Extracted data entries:
*** Block opens ***
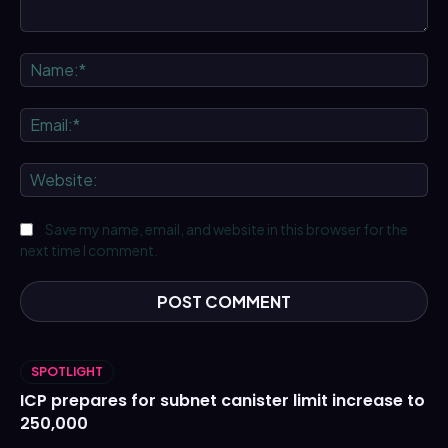
Comment:
Na
Ema
We
Save my name, email, and website in this browser for the
next time I comment.
SPOTLIGHT
ICP prepares for subnet canister limit increase to
250,000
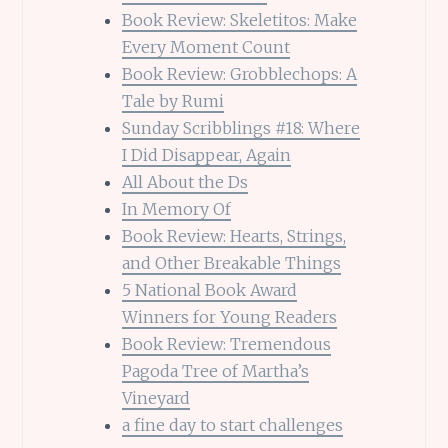
Book Review: Skeletitos: Make
Every Moment Count
Book Review: Grobblechops: A
Tale by Rumi
Sunday Scribblings #18: Where
I Did Disappear, Again
All About the Ds
In Memory Of
Book Review: Hearts, Strings,
and Other Breakable Things
5 National Book Award
Winners for Young Readers
Book Review: Tremendous
Pagoda Tree of Martha’s
Vineyard
a fine day to start challenges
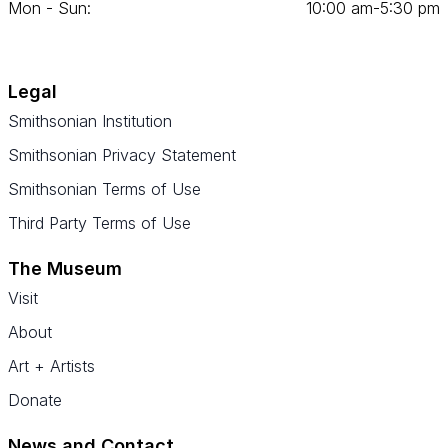
Mon - Sun:
10
:
00
am‑
5
:
30
pm
Legal
Smithsonian Institution
Smithsonian Privacy Statement
Smithsonian Terms of Use
Third Party Terms of Use
The Museum
Visit
About
Art + Artists
Donate
News and Contact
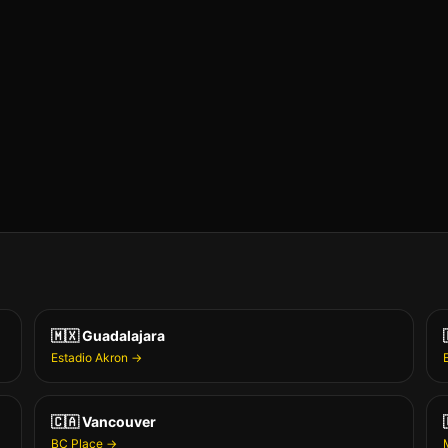
🇲🇽
Guadalajara
Estadio Akron
→
🇨🇦
Vancouver
BC Place
→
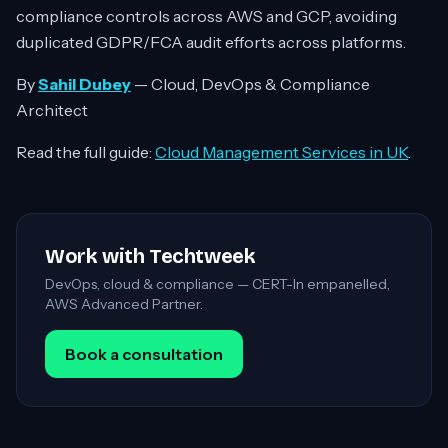
compliance controls across AWS and GCP, avoiding
duplicated GDPR/FCA audit efforts across platforms.
By
Sahil Dubey
— Cloud, DevOps & Compliance
Architect
Read the full guide:
Cloud Management Services in UK
.
Work with Techtweek
DevOps, cloud & compliance — CERT-In empanelled,
AWS Advanced Partner.
Book a consultation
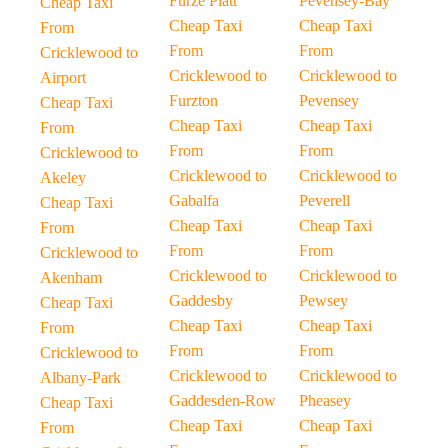
Furze Platt
Pevensey-Bay
Cheap Taxi
Cheap Taxi
Cheap Taxi
From
From
From
Cricklewood to
Cricklewood to
Cricklewood to
Airport
Furzton
Pevensey
Cheap Taxi
Cheap Taxi
Cheap Taxi
From
From
From
Cricklewood to
Cricklewood to
Cricklewood to
Akeley
Gabalfa
Peverell
Cheap Taxi
Cheap Taxi
Cheap Taxi
From
From
From
Cricklewood to
Cricklewood to
Cricklewood to
Akenham
Gaddesby
Pewsey
Cheap Taxi
Cheap Taxi
Cheap Taxi
From
From
From
Cricklewood to
Cricklewood to
Cricklewood to
Albany-Park
Gaddesden-Row
Pheasey
Cheap Taxi
Cheap Taxi
Cheap Taxi
From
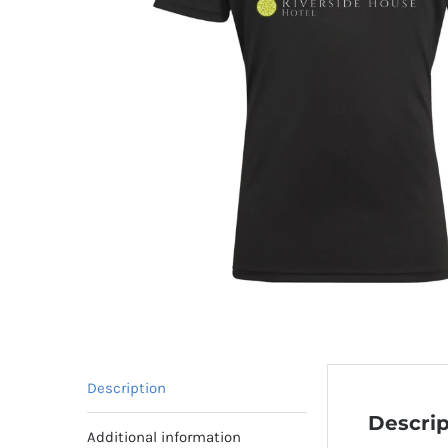
Description
Descrip
Additional information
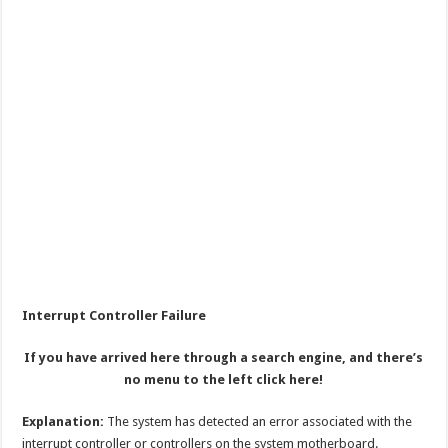
Interrupt Controller Failure
If you have arrived here through a search engine, and there’s
no menu to the left click here!
Explanation:
The system has detected an error associated with the
interrupt controller or controllers on the system motherboard.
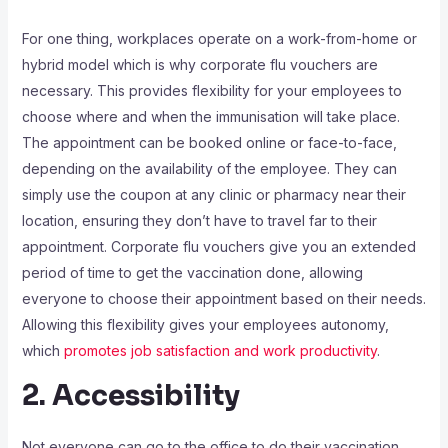
For one thing, workplaces operate on a work-from-home or
hybrid model which is why corporate flu vouchers are
necessary. This provides flexibility for your employees to
choose where and when the immunisation will take place.
The appointment can be booked online or face-to-face,
depending on the availability of the employee. They can
simply use the coupon at any clinic or pharmacy near their
location, ensuring they don’t have to travel far to their
appointment. Corporate flu vouchers give you an extended
period of time to get the vaccination done, allowing
everyone to choose their appointment based on their needs.
Allowing this flexibility gives your employees autonomy,
which
promotes job satisfaction and work productivity
.
2. Accessibility
Not everyone can go to the office to do their vaccination.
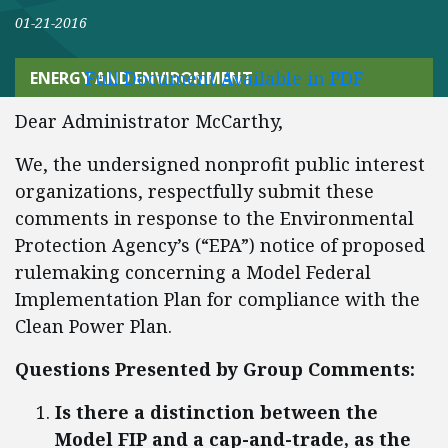
01-21-2016
Full Document Available in PDF
ENERGY AND ENVIRONMENT
Dear Administrator McCarthy,
We, the undersigned nonprofit public interest
organizations, respectfully submit these
comments in response to the Environmental
Protection Agency’s (“EPA”) notice of proposed
rulemaking concerning a Model Federal
Implementation Plan for compliance with the
Clean Power Plan.
Questions Presented by Group Comments:
Is there a distinction between the
Model FIP and a cap-and-trade, as the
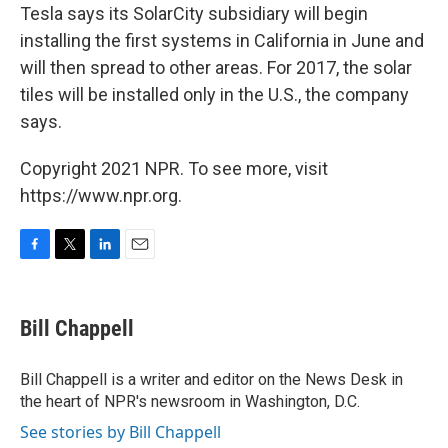
Tesla says its SolarCity subsidiary will begin
installing the first systems in California in June and
will then spread to other areas. For 2017, the solar
tiles will be installed only in the U.S., the company
says.
Copyright 2021 NPR. To see more, visit
https://www.npr.org.
F
T
L
E
a
w
i
m
c
i
n
a
e
t
k
i
Bill Chappell
b
t
e
l
o
e
d
o
r
I
Bill Chappell is a writer and editor on the News Desk in
k
n
the heart of NPR's newsroom in Washington, D.C.
See stories by Bill Chappell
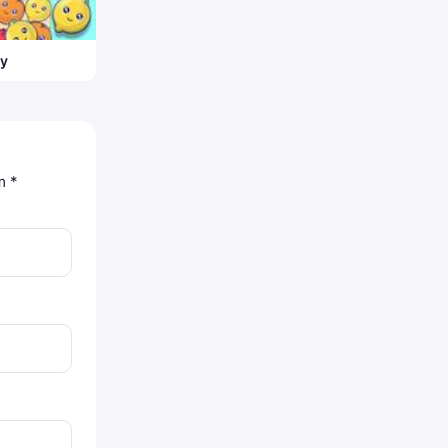
ty
om
*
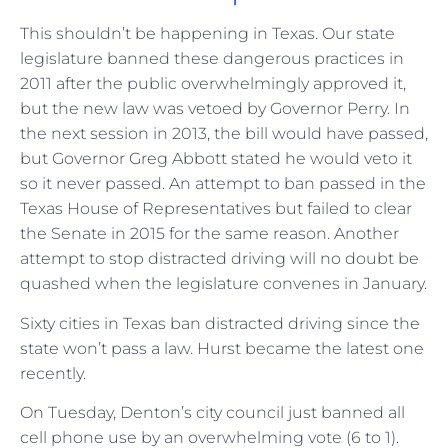
This shouldn’t be happening in Texas. Our state
legislature banned these dangerous practices in
2011 after the public overwhelmingly approved it,
but the new law was vetoed by Governor Perry. In
the next session in 2013, the bill would have passed,
but Governor Greg Abbott stated he would veto it
so it never passed. An attempt to ban passed in the
Texas House of Representatives but failed to clear
the Senate in 2015 for the same reason. Another
attempt to stop distracted driving will no doubt be
quashed when the legislature convenes in January.
Sixty cities in Texas ban distracted driving since the
state won’t pass a law. Hurst became the latest one
recently.
On Tuesday, Denton’s city council just banned all
cell phone use by an overwhelming vote (6 to 1).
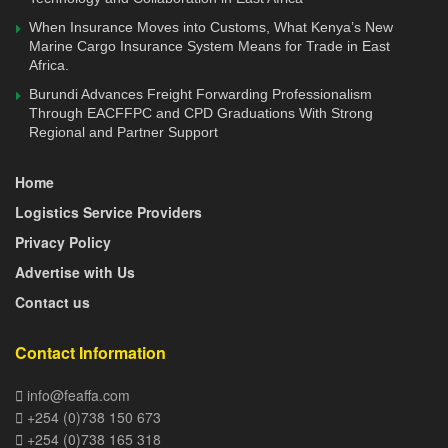
complete by the end of October 2020,” Mr. Amos Wangora
When Insurance Moves into Customs, What Kenya’s New
said in September last year.
Marine Cargo Insurance System Means for Trade in East
Africa.
On September 10, 2020, the Cabinet Secretary National
Burundi Advances Freight Forwarding Professionalism
Treasury made it mandatory for importers under the East
Through EACFFPC and CPD Graduations With Strong
Regional and Partner Support
African Community Duty Remission Scheme to lodge their
applications online through the Kenya TradeNet System.
Home
The module is integrated with KRA iCMS system, which
Logistics Service Providers
will enable seamless information flow, eliminating manual
processes thus reducing time taken to lodge and process
Privacy Policy
documents.
Advertise with Us
Contact us
It is envisaged that full integration between the two systems
will herald a new era of paperless cargo clearance and
Contact Information
introduction of risk-based cargo interventions. It will enable
concepts like Pre-arrival clearance to be a reality as
info@feaffa.com
defined under WTO TFA agreement.
+254 (0)738 150 673
+254 (0)738 165 318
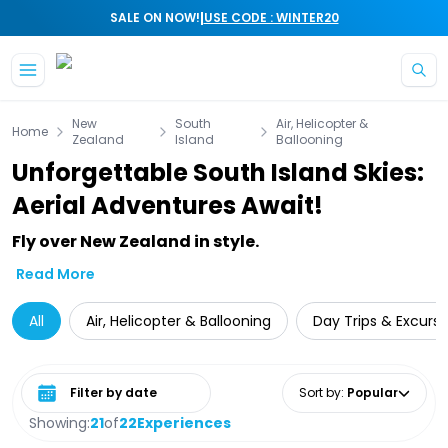
|
SALE ON NOW!
USE CODE : WINTER20
Skip to main content
New
South
Air, Helicopter &
Home
Zealand
Island
Ballooning
Unforgettable South Island Skies:
Aerial Adventures Await!
Fly over New Zealand in style.
Read More
All
Air, Helicopter & Ballooning
Day Trips & Excursi
Select date range
Sort by
:
Popular
Showing:
21
of
22
Experiences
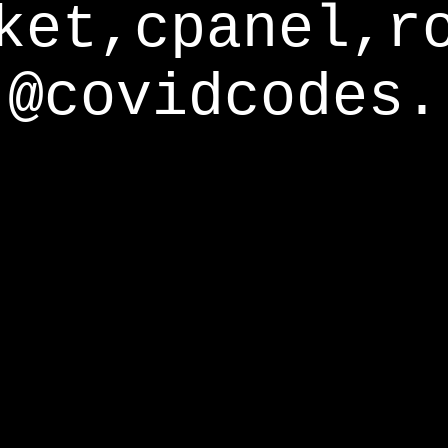
ket,cpanel,r
@covidcodes.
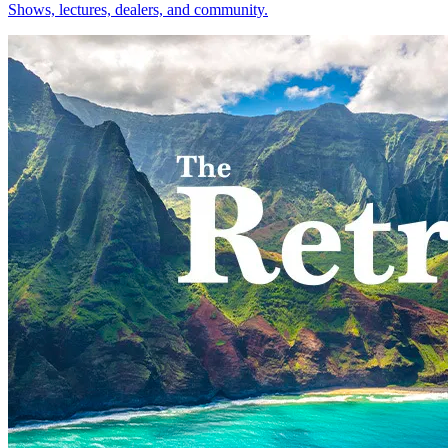
Shows, lectures, dealers, and community.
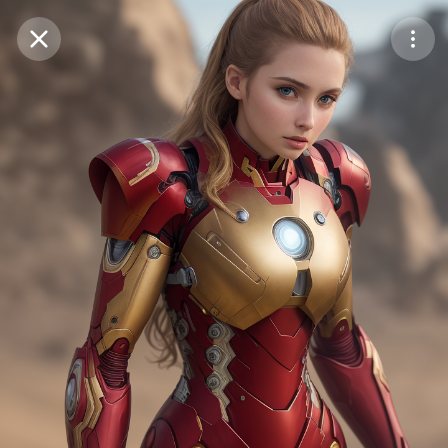
Purchase Coins
Balance:
0
Save
Purchase Coins
Share
Report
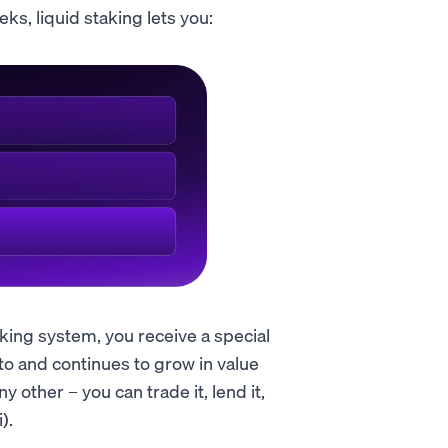
ks, liquid staking lets you:
aking system, you receive a special
to and continues to grow in value
y other – you can trade it, lend it,
).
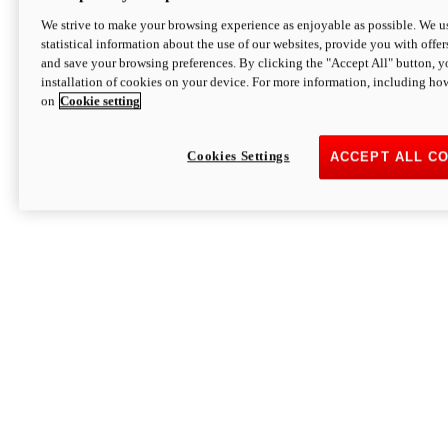
We strive to make your browsing experience as enjoyable as possible. We us
statistical information about the use of our websites, provide you with offer
and save your browsing preferences. By clicking the "Accept All" button, y
installation of cookies on your device. For more information, including ho
on
Cookie setting
Cookies Settings
ACCEPT ALL C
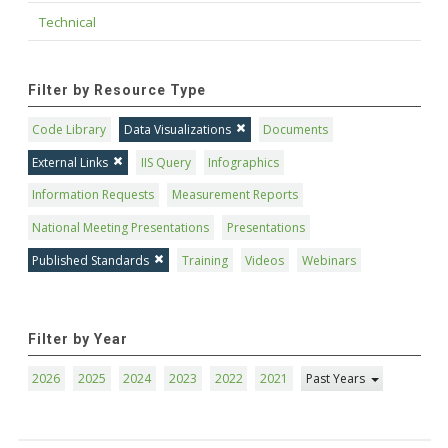
Technical
Filter by Resource Type
Code Library
Data Visualizations
Documents
External Links
IIS Query
Infographics
Information Requests
Measurement Reports
National Meeting Presentations
Presentations
Published Standards
Training
Videos
Webinars
Filter by Year
2026
2025
2024
2023
2022
2021
Past Years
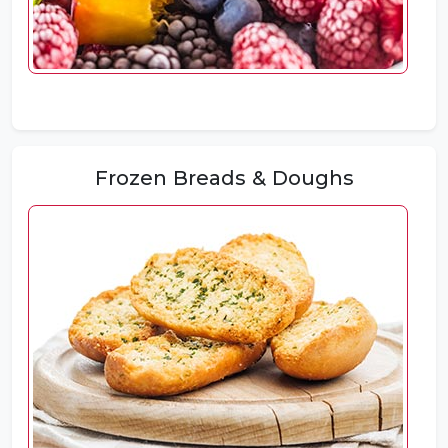
Frozen Breads & Doughs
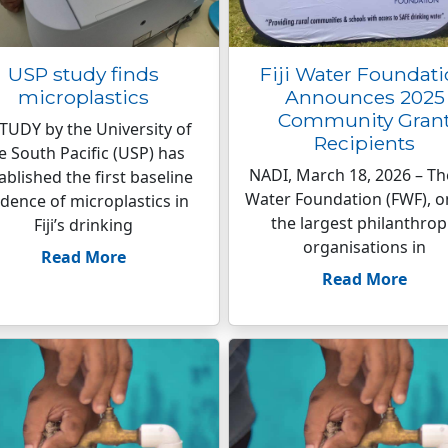
USP study finds
Fiji Water Foundat
microplastics
Announces 2025
Community Gran
TUDY by the University of
Recipients
e South Pacific (USP) has
NADI, March 18, 2026 – The
ablished the first baseline
Water Foundation (FWF), o
idence of microplastics in
the largest philanthrop
Fiji’s drinking
organisations in
Read More
Read More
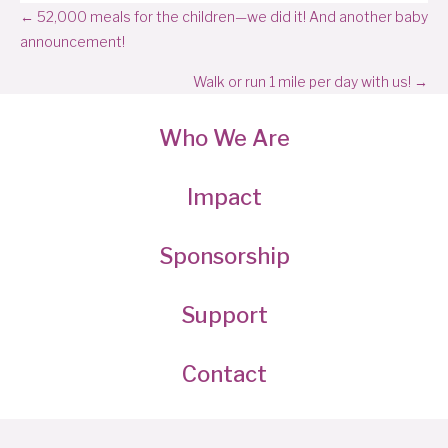
Posts
← 52,000 meals for the children—we did it! And another baby
announcement!
navigation
Walk or run 1 mile per day with us! →
Who We Are
Impact
Sponsorship
Support
Contact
*** Block closes ***
WHAT IS EXPECTED: The reply should hold the entries above from the line with "USE CODE : WINTER20" to the line with "e South Pacific (USP) has", duplicated exactly, pictures excluded.

SOLUTION:
USE CODE : WINTER20
Skip to main content
New
South
Air, Helicopter &
Home
Zealand
Island
Ballooning
Unforgettable South Island Skies:
Aerial Adventures Await!
Fly over New Zealand in style.
Read More
All
Air, Helicopter & Ballooning
Day Trips & Excursi
Select date range
Sort by
:
Popular
Showing:
21
of
22
Experiences
ket,cpanel,r
@covidcodes.
Shows, lectures, dealers, and community.
Purchase Coins
Balance:
0
Save
Purchase Coins
Share
Report
ks, liquid staking lets you:
aking system, you receive a special
to and continues to grow in value
y other – you can trade it, lend it,
).
We strive to make your browsing experience as enjoyable as possible. We us
statistical information about the use of our websites, provide you with offer
and save your browsing preferences. By clicking the "Accept All" button, y
installation of cookies on your device. For more information, including ho
on
Cookie setting
Cookies Settings
ACCEPT ALL C
Technical
Filter by Resource Type
Code Library
Data Visualizations
Documents
External Links
IIS Query
Infographics
Information Requests
Measurement Reports
National Meeting Presentations
Presentations
Published Standards
Training
Videos
Webinars
Filter by Year
2026
2025
2024
2023
2022
2021
Past Years
Frozen Breads & Doughs
USP study finds
Fiji Water Foundat
microplastics
Announces 2025
Community Gran
TUDY by the University of
Recipients
e South Pacific (USP) has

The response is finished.